One of our priorities has always been to ensure you know where the money donated or fundraised for The Nick Smith Foundation is spent – and the impact it has.
We made a substantial £50,000 donation to the Sheffield Institute for Translational Neuroscience (SITraN) earlier this year and it went towards a machine called a Nanostring Ncounter – a key piece of equipment helping the fight against Motor Neurone Disease.
We’re pleased to be able to say in its first few months of operation it is already having an impact:
- Over 200 samples have been interrogated using the machine looking at the levels of between 70 and 800 genes in each sample
- These are part of seven independent projects
- Three of these are MND-specific and the others are related to dementia and oncology, giving added value from the machine and enhancing learning across the centre
Dr Adrian Higginbottom, Senior Experimental Officer at SITraN, has written about its impact in detail:
The value obtained in the short time we have had, and been trained on, the Nanostring is clear; it has been used in 7 independent projects, 3 are motor neuron disease (MND) specific, 2 are dementia related and the other 2 were from the wider school and are related to oncology. Over 200 samples will have been interrogated, ranging between 70 and 800 gene targets, depending on the project being undertaken.

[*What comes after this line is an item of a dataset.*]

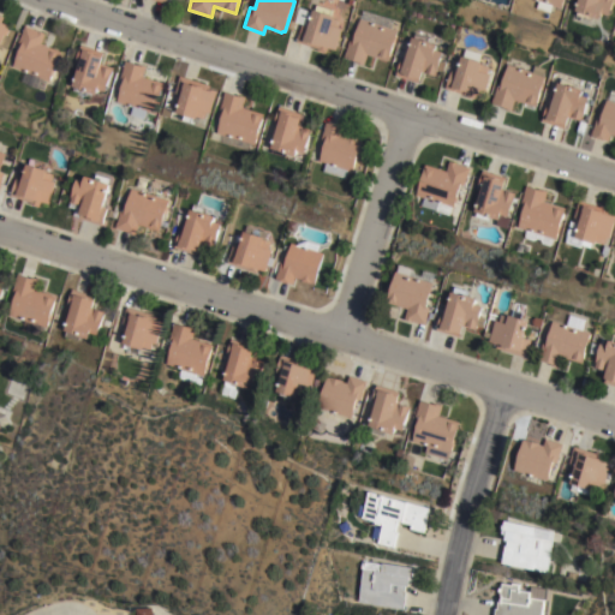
[(577,0),(613,0),(609,15),(601,12),(599,18),(574,10),(577,0)]
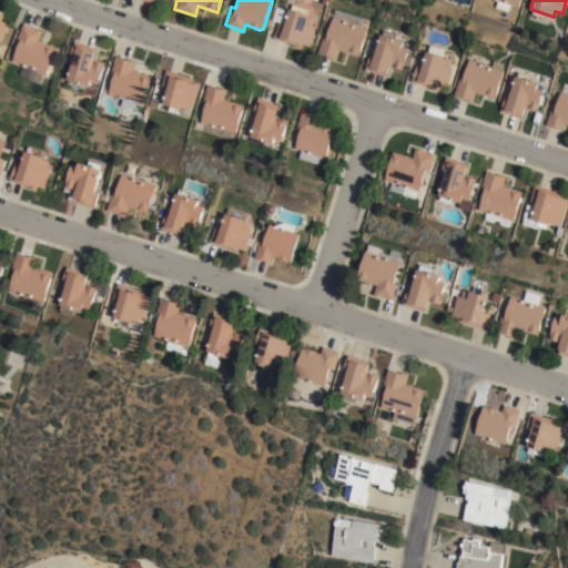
[(280,22),(272,20),(276,6),(290,10),(291,8),(310,13),(308,16),(315,18),(313,24),(317,26),(310,47),(303,43),(301,49),(294,47),(294,46),(274,38),(280,22)]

The Motor neuron specific projects were the driving reason behind sourcing the Nanostring in SITraN. The other projects have added value as we have not exceeded capacity, and will help with funding future maintenance of the machine.

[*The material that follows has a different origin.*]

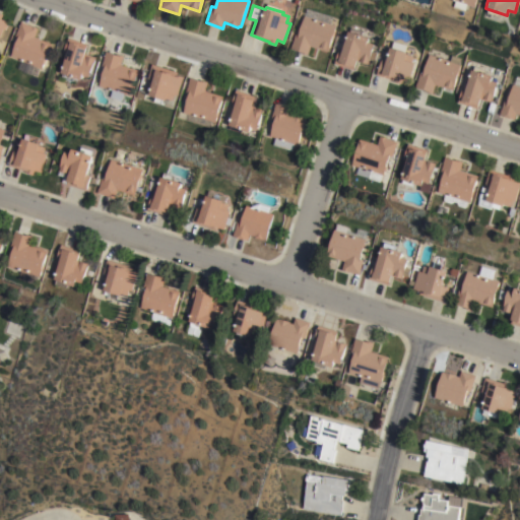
[(333,16),(331,23),(337,25),(329,51),(311,46),(309,55),(302,53),(302,51),(290,48),(295,34),(299,35),(307,8),(333,16)]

Specifically, we are involved in 2 ongoing clinical studies for MND centred on understanding the benefits of low dose IL2, called IMODALS and MIROCALS. The reason is, evidence suggests inflammation has a role to play in MND, specifically a key role for regulatory T cells (Tregs) has been demonstrated, crucial in modulating normal neuroinflammatory responses. For MND patients, it has been shown Tregs are dramatically and progressively decreased in number with disease progression, suggesting immune responses will be sustained for longer in the central nervous system. Interleukin 2 (IL2) used at low dose has been shown to promote the selective increase in Tregs.
MIROCALS (http://www.mirocals.eu/en/) is a proof of concept phase II clinical trial, testing the validity of modulating Tregs using IL2 in MND and its safety. IMODALS is a pilot phase II clinical trial defining the activity and safety of a range a doses for subsequent use of the best dose in a phase II/III trial, again administering low dose IL2. The Nanostring has been pivotal in analysing the biosamples collected in these trials, studying the efficacy of the treatment, measuring the transcriptomic changes (gene signature) using the “Autoimmune Discovery” panel across treatment time. This off the shelf panel interrogates 755 genes simultaneously.
The major advantage is the time it would have taken to validate this many targets on this many samples in a conventional quantitative polymerase chain reaction (qPCR) type analysis is immense, months of wet bench work has been reduced to hours. Another advantage is the number of targets that can be investigated on a limited amount of our precious samples.
As yet none of the data generated on the Nanostring has been published, but several manuscripts are being drafted currently for submission in the near future.